To-do item:
Repeat each entry exactly, but do not carry over the pictures.

Information provided:

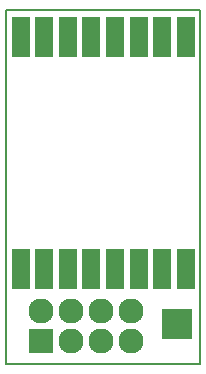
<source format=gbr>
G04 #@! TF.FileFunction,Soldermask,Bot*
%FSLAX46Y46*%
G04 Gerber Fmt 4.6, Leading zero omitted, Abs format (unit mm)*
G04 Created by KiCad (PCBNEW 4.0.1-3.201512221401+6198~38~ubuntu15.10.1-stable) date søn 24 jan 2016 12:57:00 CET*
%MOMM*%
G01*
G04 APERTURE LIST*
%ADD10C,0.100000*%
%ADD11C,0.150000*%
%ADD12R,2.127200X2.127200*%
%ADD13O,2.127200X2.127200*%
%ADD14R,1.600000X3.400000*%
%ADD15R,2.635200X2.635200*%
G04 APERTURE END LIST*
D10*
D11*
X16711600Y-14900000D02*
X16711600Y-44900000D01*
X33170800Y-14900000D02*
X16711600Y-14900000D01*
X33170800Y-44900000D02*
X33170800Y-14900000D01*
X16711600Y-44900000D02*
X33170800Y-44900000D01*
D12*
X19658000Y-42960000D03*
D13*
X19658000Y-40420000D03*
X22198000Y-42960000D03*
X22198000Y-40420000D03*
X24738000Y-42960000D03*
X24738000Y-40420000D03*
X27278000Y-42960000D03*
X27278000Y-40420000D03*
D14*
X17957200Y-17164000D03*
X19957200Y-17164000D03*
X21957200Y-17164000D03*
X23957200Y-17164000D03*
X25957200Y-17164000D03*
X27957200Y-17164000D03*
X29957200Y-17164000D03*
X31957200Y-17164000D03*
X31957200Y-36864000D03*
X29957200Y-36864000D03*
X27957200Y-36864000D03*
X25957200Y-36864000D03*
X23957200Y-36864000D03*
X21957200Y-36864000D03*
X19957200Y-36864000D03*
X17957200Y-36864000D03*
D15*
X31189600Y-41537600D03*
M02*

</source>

Response area:
<source format=gbr>
G04 #@! TF.FileFunction,Soldermask,Bot*
%FSLAX46Y46*%
G04 Gerber Fmt 4.6, Leading zero omitted, Abs format (unit mm)*
G04 Created by KiCad (PCBNEW 4.0.1-3.201512221401+6198~38~ubuntu15.10.1-stable) date søn 24 jan 2016 12:57:00 CET*
%MOMM*%
G01*
G04 APERTURE LIST*
%ADD10C,0.100000*%
%ADD11C,0.150000*%
%ADD12R,2.127200X2.127200*%
%ADD13O,2.127200X2.127200*%
%ADD14R,1.600000X3.400000*%
%ADD15R,2.635200X2.635200*%
G04 APERTURE END LIST*
D10*
D11*
X16711600Y-14900000D02*
X16711600Y-44900000D01*
X33170800Y-14900000D02*
X16711600Y-14900000D01*
X33170800Y-44900000D02*
X33170800Y-14900000D01*
X16711600Y-44900000D02*
X33170800Y-44900000D01*
D12*
X19658000Y-42960000D03*
D13*
X19658000Y-40420000D03*
X22198000Y-42960000D03*
X22198000Y-40420000D03*
X24738000Y-42960000D03*
X24738000Y-40420000D03*
X27278000Y-42960000D03*
X27278000Y-40420000D03*
D14*
X17957200Y-17164000D03*
X19957200Y-17164000D03*
X21957200Y-17164000D03*
X23957200Y-17164000D03*
X25957200Y-17164000D03*
X27957200Y-17164000D03*
X29957200Y-17164000D03*
X31957200Y-17164000D03*
X31957200Y-36864000D03*
X29957200Y-36864000D03*
X27957200Y-36864000D03*
X25957200Y-36864000D03*
X23957200Y-36864000D03*
X21957200Y-36864000D03*
X19957200Y-36864000D03*
X17957200Y-36864000D03*
D15*
X31189600Y-41537600D03*
M02*

</source>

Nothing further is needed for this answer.